Everyone can see these signs of "aggressive anger" (screaming, hitting, breaking things, etc) but for many people I know the danger of anger lies in its passivity.  This is where I feel the real sin comes in.  Sure, you may not throw a tantrum when someone takes a promotion for you, but you start to give that person the cold shoulder and undercut their achievements.  This, my friends, is "passive anger" and it is one of the biggest problems for me personally.  It's so easy to think that just because it doesn't bust out of you in a fit of rage you don't have any anger.  Scroll down on this Wiki article to see just how many behaviors are linked to passive anger.  I know I have done many of these things, not realizing that they were linked to my anger that I was trying to bury and control.

This is not an easy thing to overcome.  Anger is a sin that, especially in America, seems to almost be praised.  (In fact, many of the Seven Deadly Sins have become key components of our culture)  Aggressiveness is a good thing in the corporate world and in certain cities, if you are not an aggressive driver, you will not get to where you need to go.  But anger can be defeated.  

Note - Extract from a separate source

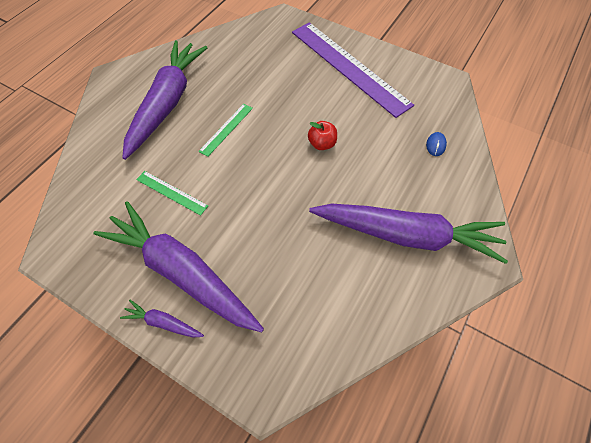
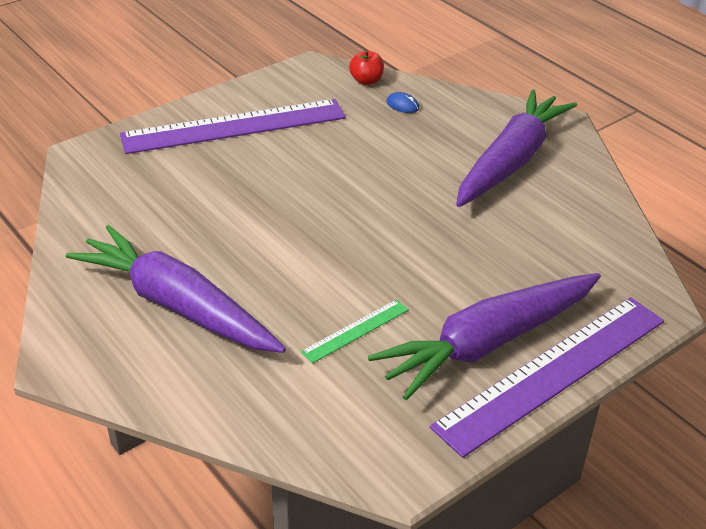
camera: 70 degrees left, 20 degrees down
purple carrot [120,300,204,337] -> purple ruler [430,297,664,458]
green ruler [198,104,253,157] -> none
red apple [308,121,337,150] -> red apple moved to [349,50,384,85]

I have lots of things that used to make me really angry.  My boss, my ex, my Latin homework, and countless other everyday things.  I'm still trying to bring out all my angry skeletons from my mental closet, analyzing each one to see why I am so angry in regards to that idea (or person or event or thing or homework assignment…).  Asking myself that simple question and trusting God to help me move past this sinful anger has really helped me.  But sometimes you just need more help, so I recommend talking to a trusted friend or spiritual advisor.  Someone with an outside perspective can help you figure out why you keep holding onto your anger, and help you to figure out how to let go.

Sin is hard enough to combat, but a sin like anger is even more difficult because it is one of the many things that society says is ok.  Our culture fuels these feelings and tells us that they are something that can be good.  Fight these messages, and turn your anger over to God, so that you can be filled with the love and grace of the Lord.

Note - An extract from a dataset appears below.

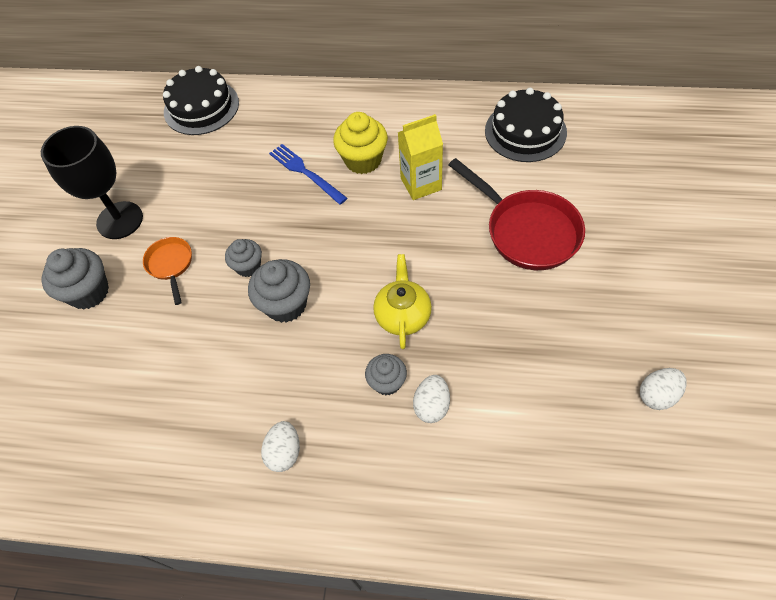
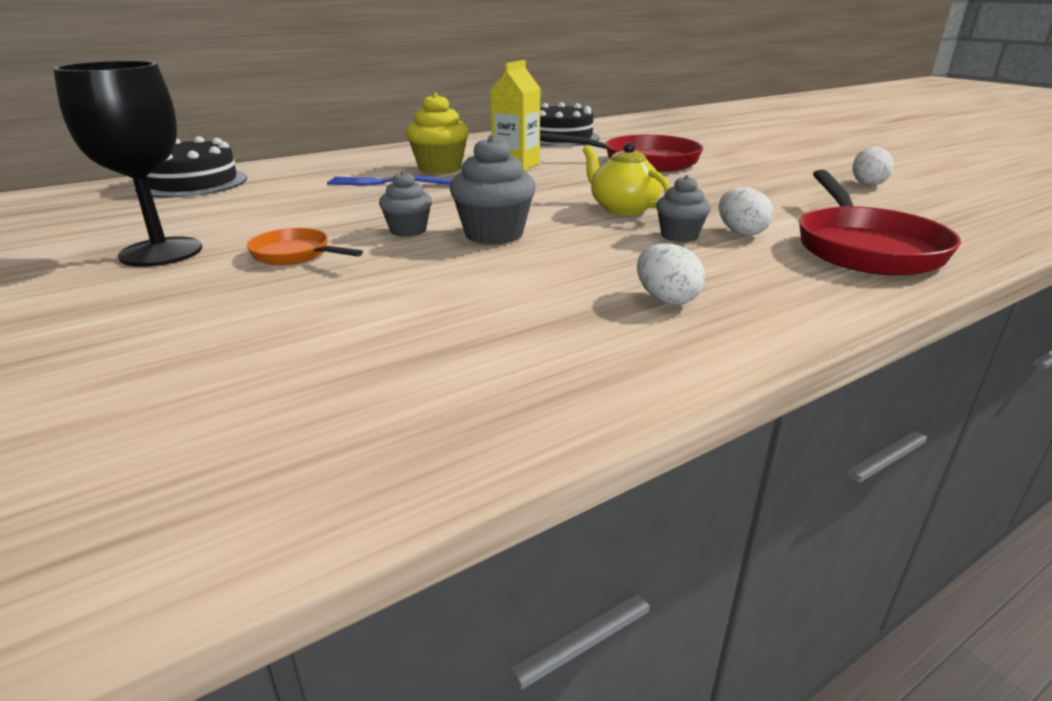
camera: 45 degrees left, 30 degrees down
grey cupcake [41,248,109,310] -> none
none -> red pan [799,170,961,276]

What are some of your ways of dealing with things that make you angry?  Do you find prayer or reading the bible to be helpful? Feel free to share in the comments, I'm sure I'd love to hear your own personal stories and tips.

Sunday, February 12, 2012

The Big Seven


It's corny.  It's overdone.  It's a big task.  "What is this girl talking about?" you're probably wondering.  Well I'm writing this post to tell you I'm going to be starting my first ever series of posts!  I plan on covering the Seven Deadly Sins: defining what they are, how they sneak into everyday life, and ways you can cope with them.


Now I'm obviously not a priest, theologian, or anything of the sort.  I'm just a regular person living life like everyone else.  I'm a sinner, I'm not perfect, and I definitely don't have all the answers.  But lately sins have been weighing on my mind as I approach my first confession as part of the RCIA program.  (You can expect to see a post on RCIA after I've completed it, so that I can pass along the full story)

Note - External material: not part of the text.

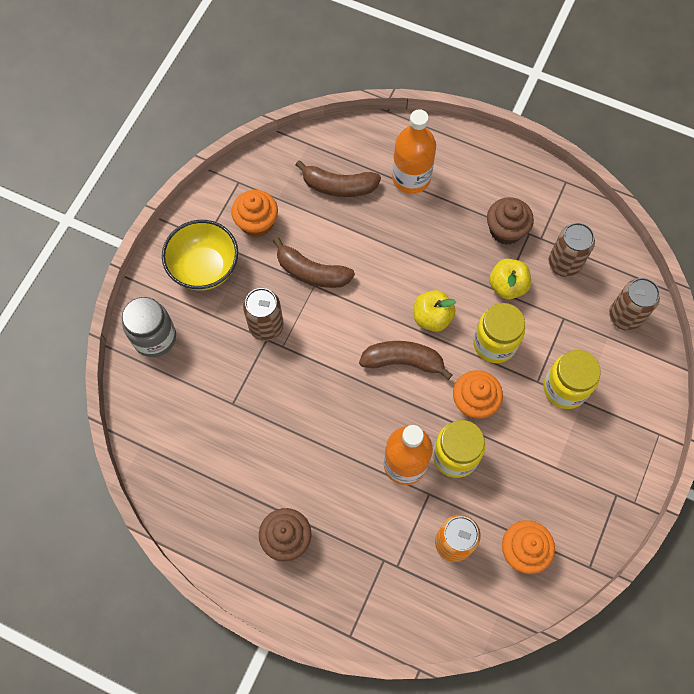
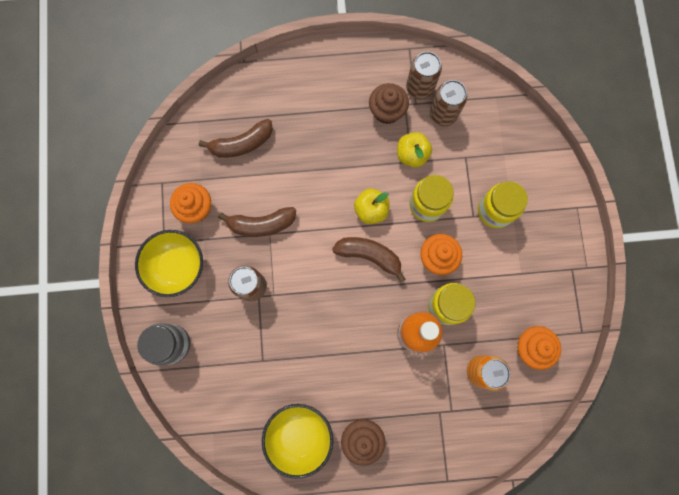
camera: 30 degrees left, 10 degrees up
brown banana [359,341,452,380] -> brown banana turned 45 degrees clockwise [332,237,406,283]
orange bottle [392,109,436,194] -> none
brown can [609,278,660,331] -> brown can moved to [406,52,442,100]
none -> yellow bowl [262,404,333,479]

Sin is part of everyday living, and it is up to us to find a way to reconcile ourselves to God.  Whatever your preferred method of Reconciliation, it is important to seek the Lord's forgiveness when we sin against Him.  I know that I have always been the type of person to feel guilt over many things that I had done wrong in my life, and it is such a relief to me to be able to in some way tell God that I am sorry for what I have done and that I intend to do better.

So for the next seven weeks, I'll be going over the big bad Seven Sins that are part of our everyday lives.  I'll also just hit on sin in general (because we're all human, and human=sinner) and how we can get around it.  Now, everyone is different and not every one of the Seven will apply to your life.  I'm no different, I'm guilty of some of these but less so of others.  But blogs are designed to share information, and I plan on sharing what I know so that I can help you all to help yourselves on your own life journeys.  Because that's what friends do, they help each other.